Pravmir.com team | 11 January 2019

Kiev, January 10, 2019 – According to Svyatoslav Shevchuk, Head of the Ukrainian Uniate organization, it is necessary to make every effort to restore the original unity of the Catholic and Orthodox “branches” of the Kiev Church.

Moreover, it is necessary to distinguish between the concepts of “unity” and “unification,” Shevchuk explained in a recent interview with Glavkom.

“This is our position that I tried to declare during the celebrations for the 1,030th anniversary of the Baptism of Rus’-Ukraine. ‘Unification’ is what happened today in the bosom of Ukrainian Orthodoxy, when a new structure was created with Local status. But when we talk about an ‘outstretched hand,’ we’re talking about unity, that is, while remaining ourselves, we can and must cooperate in the name of the good of the Ukrainian people, in the name of truth, in the name of the search for universal unity with Christians, which we call the ecumenical movement.”

According to him, the Ukrainian Greek Catholic Church (UGCC) is seeking for a way to restore unity with the “now divided Kievan Church that was once born in the baptismal waters of the Dnieper,” and this is “wholly within the context of the modern ecumenical movement for the restoration of the unity of all Churches of Christ, the rapprochement of the Orthodox and Catholic Churches.”

Shevchuk earlier said that the idea of restored Eucharistic communion between the Orthodox and Uniates is their “joyful prospect.” For now, the new Ukrainian schismatic church and the Ukrainian Uniates have developed a road map for cooperation in various areas, “Metropolitan” Epiphany Dumenko explained.

Following October 15’s “unification council,” Shevchuk hailed the consolidation of two schismatic structures into one as “God’s gift” on the way to the “full unity of the Churches of Vladimir’s Baptism.” He also noted at that time, that from then on, the two groups “go together into history, towards unity, towards truth.”

In his view, the restoration of Eucharistic communion between the Orthodox and Catholic would be a “fulfillment of the commandment of Christ, where ‘all will be one.’” And this will be accomplished, he believes, by the new Ukrainian structure joining the ecumenical movement:

Today the ecumenical movement at a universal scale is a fact.
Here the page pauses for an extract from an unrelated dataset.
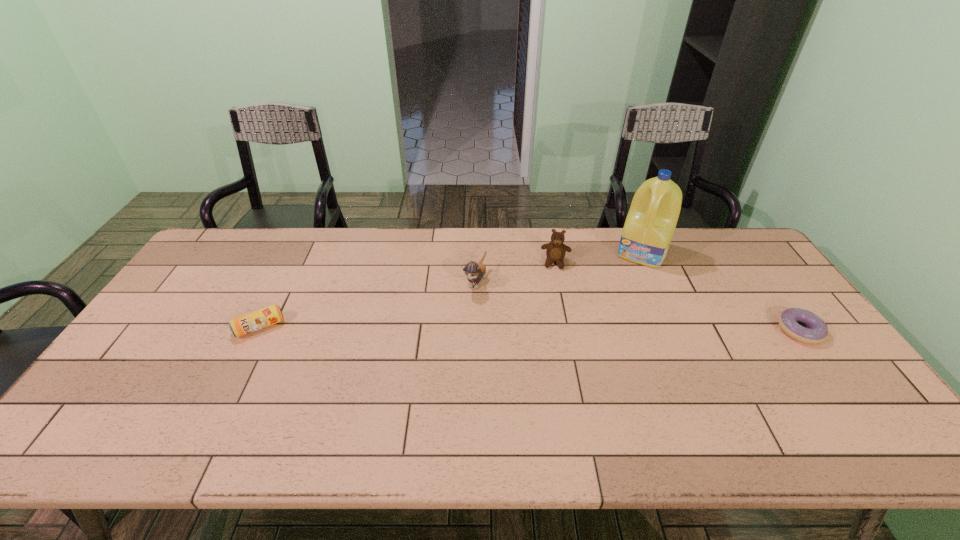
Where is `free space on the desktop that is between the beer can and the rightmost object and is positioned on the label of the tallest object`? free space on the desktop that is between the beer can and the rightmost object and is positioned on the label of the tallest object is located at coordinates (608, 329).

Locate an element on the screen. free space on the desktop that is between the leftmost object and the shortest object and is positioned on the front-facing side of the kitten is located at coordinates (448, 328).

Find the location of a particular element. The width and height of the screenshot is (960, 540). free space on the desktop that is between the beer can and the rightmost object and is positioned at the face of the third object from left to right is located at coordinates (550, 329).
It cannot be stopped anymore. That is why it is very important for our sister church, the newly-born Autocephalous Orthodox Church of Ukraine, to join it. So that it not be closed off into itself. And this search for universal unity between Catholic and Orthodox Churches is very dynamic in Ukraine. It is no wonder that St. Pope John Paul II once called Ukraine a ‘laboratory of ecumenism’…
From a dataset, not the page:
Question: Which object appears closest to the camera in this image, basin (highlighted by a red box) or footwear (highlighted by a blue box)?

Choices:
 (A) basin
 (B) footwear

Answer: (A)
The point was that we did not build two different patriarchates, but sought to create a unified Kyivan Patriarchate, which would be recognized both by the Holy See in Rome and by Constantinople. We are aware that this kind of unity will be possible when the ecumenical process is crowned at the universal level by the restoration of Eucharistic communion between Rome and Constantinople. This is not utopian thinking, as some people call it. This is the goal of the ecumenical movement.
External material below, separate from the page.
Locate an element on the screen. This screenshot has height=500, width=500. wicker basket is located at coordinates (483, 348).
“We know that the mother Church of Kiev, which is the common root of both Ukrainian Orthodoxy and the Greek Catholic Church, reacted painfully to the gap between Rome and Constantinople. For many years the primate, episcopate, monastics, and faithful of the Kiev Church considered it a local conflict, a quarrel between the Latins and the Greeks. But later this gap tore the interior of the Kiev Church to shreds. And that is why today it is necessary to make every effort not only to overcome the division within Ukrainian Orthodoxy, but also to seriously theologize, pray, and work to restore the original unity of the Kiev Church in its Orthodox and Catholic branches. And the UGCC bears the mystical Church memory of the undivided Christianity of the first millennium,” Shevchuk concluded.